2. Dampak Keterlambatan Kereta Jarak Jauh

Insiden KRL anjlok juga berdampak pada kereta api jarak jauh, meskipun terbatas. Hanya Argo Parahyangan yang mengalami keterlambatan akibat gangguan ini.

Hal ini menunjukkan bahwa meski insiden terjadi di jalur commuter, dampaknya bisa meluas hingga mengganggu perjalanan kereta jarak jauh.


3. Penumpukan Penumpang dan Pekerja Telat Ngantor

Akibat anjloknya KRL, penumpukan terjadi di Stasiun Manggarai, terutama di peron 10 arah Cikini-Jakarta Kota. Salah satu penumpang, Ayu (28), mengaku tertahan hampir 1 jam dan baru mengetahui kejadian melalui media sosial.

Hal serupa dialami Farhan (25), yang juga tertahan hampir 1 jam dari Bogor.
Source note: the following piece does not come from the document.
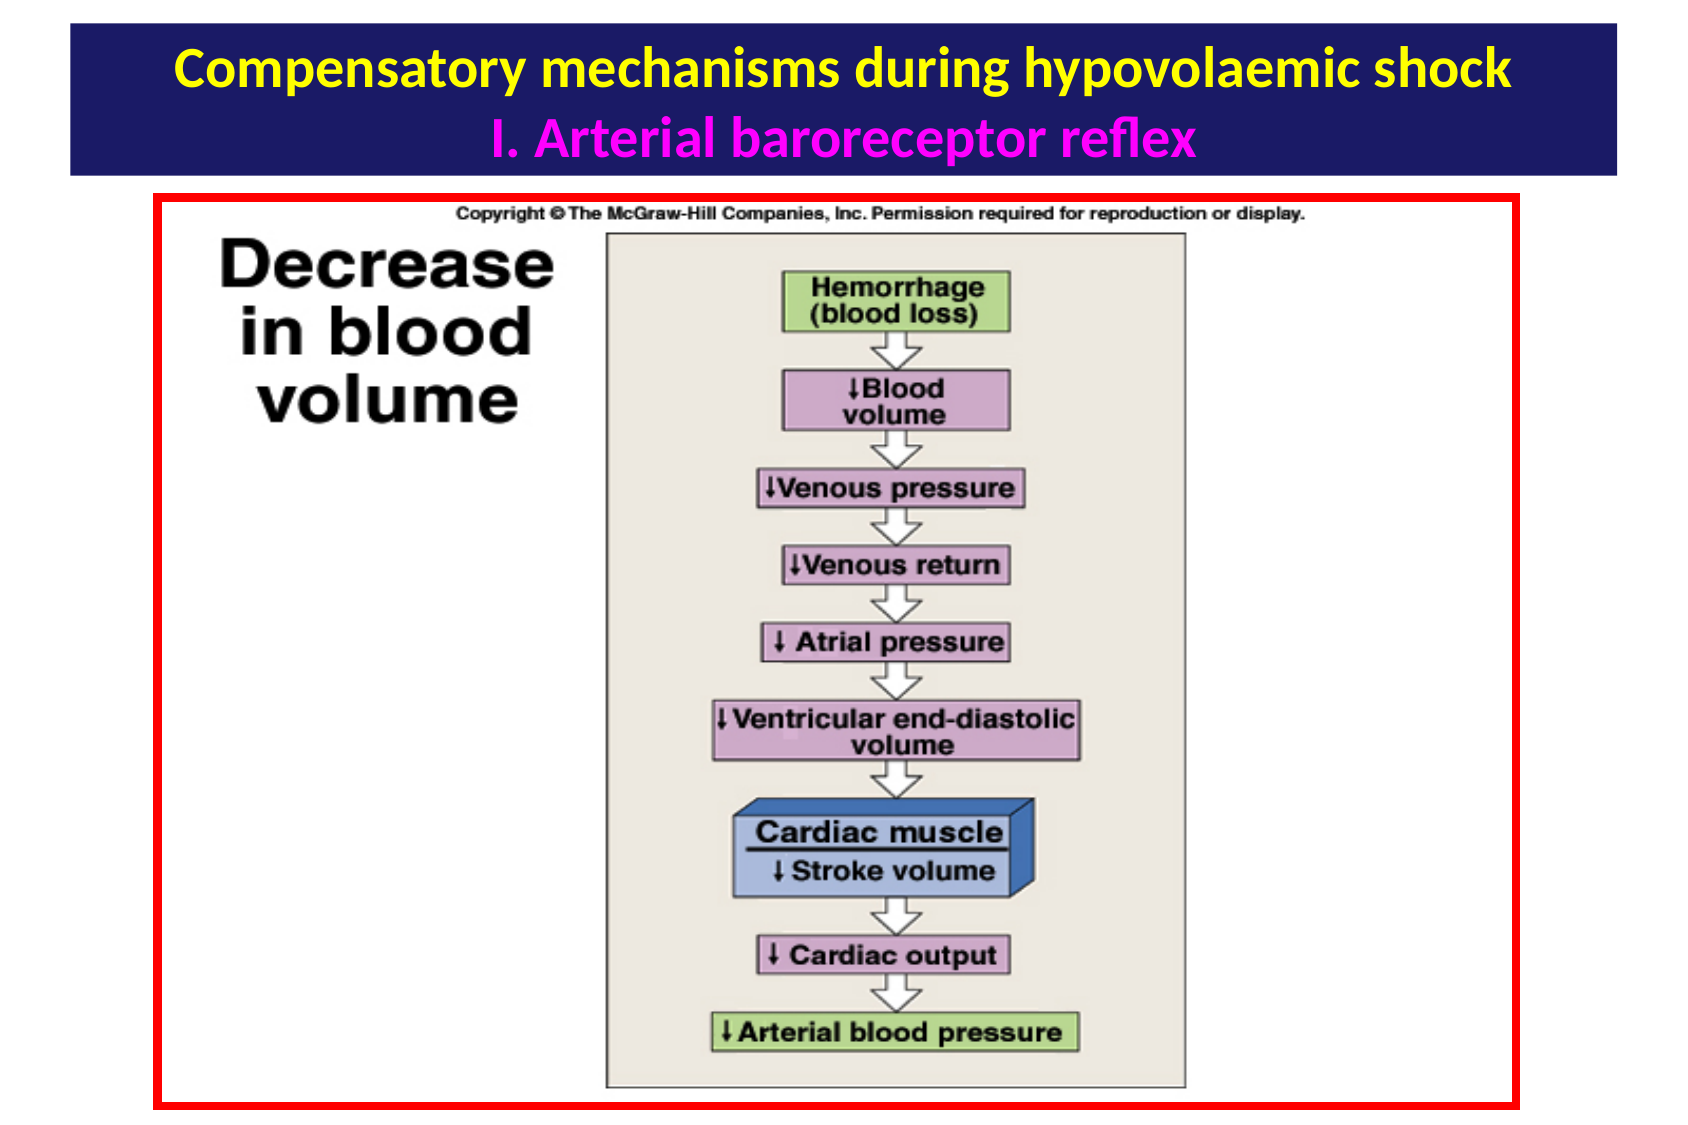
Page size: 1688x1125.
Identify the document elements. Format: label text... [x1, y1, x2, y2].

text_box Compensatory mechanisms during hypovolaemic shock I. Arterial baroreceptor reflex [70, 23, 1618, 176]
picture [161, 201, 1512, 1102]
Banyak penumpang terpaksa mencari alternatif transportasi seperti Busway atau kendaraan pribadi.


4. 20 Perjalanan KRL Terganggu

Dampak insiden ini menyebabkan 20 perjalanan KRL mengalami gangguan. Tim dari Kereta Bantuan NR berhasil mengevakuasi kereta dan mengembalikan posisi roda di rel.

Joni Martinus menambahkan, perjalanan KRL akhirnya bisa kembali normal secara bertahap dengan rekayasa pola operasi Commuter Line Bogor, sehingga layanan hingga Stasiun Jakarta Kota pulih.

Baca juga:Universitas Teknokrat Indonesia Gelar Wisuda 2025: Cetak Lulusan Unggul dan Berdaya Saing Global


5. Tidak Ada Korban dan Investigasi Penyebab Anjlok

KAI memastikan tidak ada korban luka dalam insiden ini. Semua penumpang dan petugas KRL selamat, karena kereta sudah melaju dengan kecepatan pelan saat anjlok.

Saat ini, KAI masih melakukan investigasi penyebab anjlok, termasuk pemeriksaan menyeluruh di Depo Bukit Duri. Faktor yang diperiksa meliputi sarana dan prasarana untuk memastikan kejadian serupa tidak terulang.